A : On y travaille. Mais entre les concerts, la promo, on n’a pas encore eu vraiment le temps de s’y mettre. On a vécu une année de dingue. On a quelques
pistes, des idées, quelques morceaux...
Bientôt les premières notes d’Autour de Lucie parviennent à nos oreilles. Je quitte alors les Aline en leur souhaitant le meilleur pour le concert à venir.
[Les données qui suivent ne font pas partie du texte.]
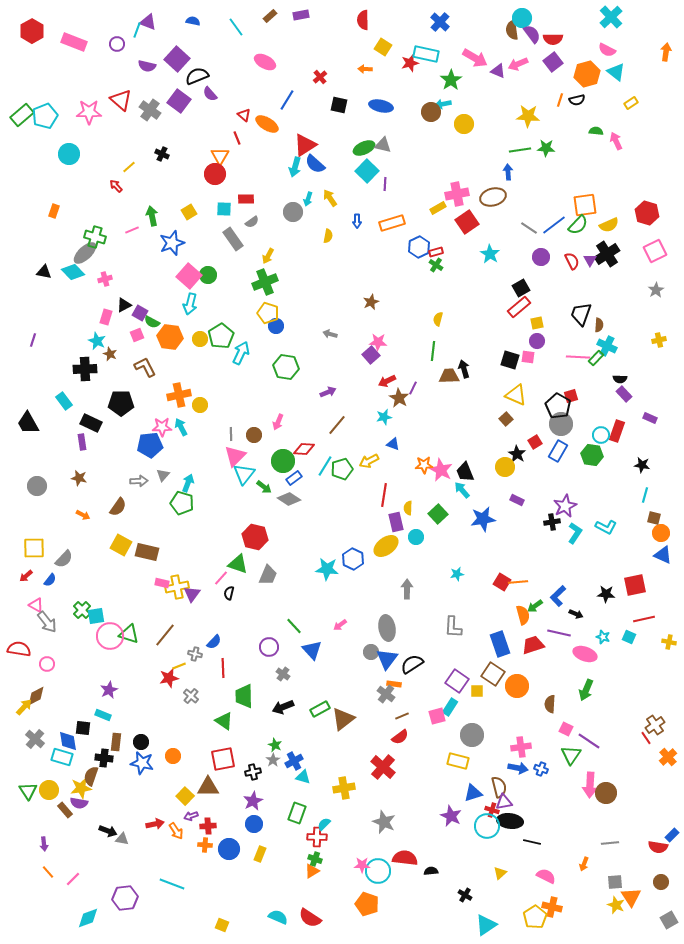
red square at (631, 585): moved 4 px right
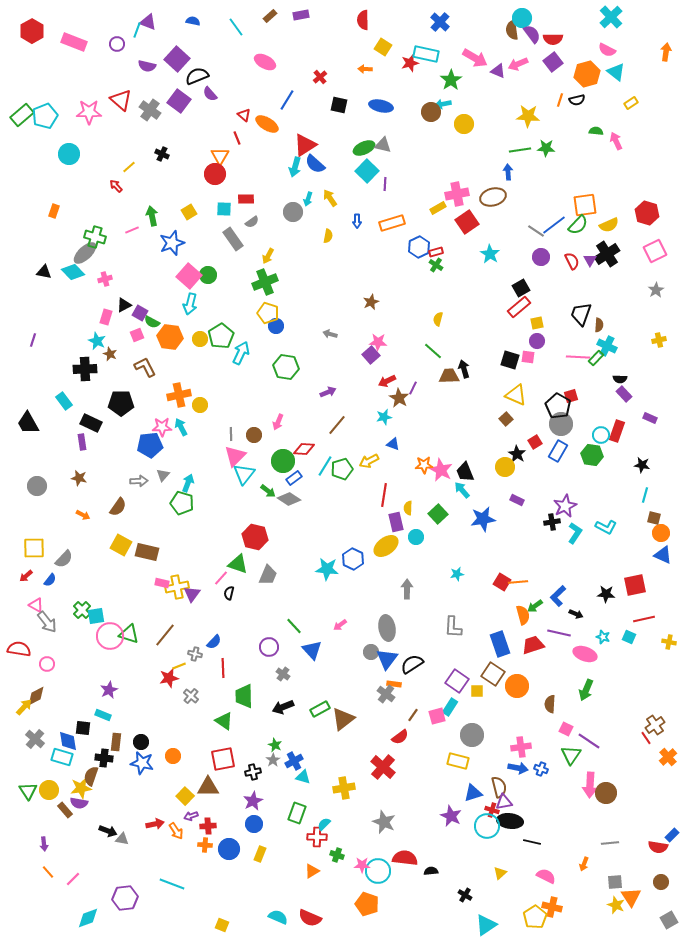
gray line at (529, 228): moved 7 px right, 3 px down
green line at (433, 351): rotated 54 degrees counterclockwise
green arrow at (264, 487): moved 4 px right, 4 px down
brown line at (402, 716): moved 11 px right, 1 px up; rotated 32 degrees counterclockwise
green cross at (315, 859): moved 22 px right, 4 px up
red semicircle at (310, 918): rotated 10 degrees counterclockwise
23h40. Début du concert. Le public briochin est désolant. Une centaine de personnes présente sur une jauge de 400. Mais un public client, réceptif. Enfin, à la
bretonne. Aline livre un concert efficace, qui séduit sur Les désaxés, reprise de 1985 de « tout ce que je veux » qu'on croirait tout droit sorti du giron alinien. On découvre par
ailleurs que Romain siffle aussi juste que Micheline Dax. On apprécie également l'aisance du jeu de scène, qui fait aujoud'hui qu'Aline, plus que jamais, est un groupe à voir en
concert.
Aline enchante sur « Deux hirondelles ». Et puis remporte la mise avec le combo « Je bois et puis je danse », « Elle m’oubliera » et « Teen whistle ».
© M.Lelchat
Il est 00h50 et les Aline ont joué à St Brieuc. On espère les revoir en Bretagne très vite. Pour leur musique certes. Nerveuse, généreuse, addictive. Mais aussi parce qu’à 4h00 du mat’ on rentre chez soi en se disant que définitivement, ce sont de chics types. A bientôt les copains.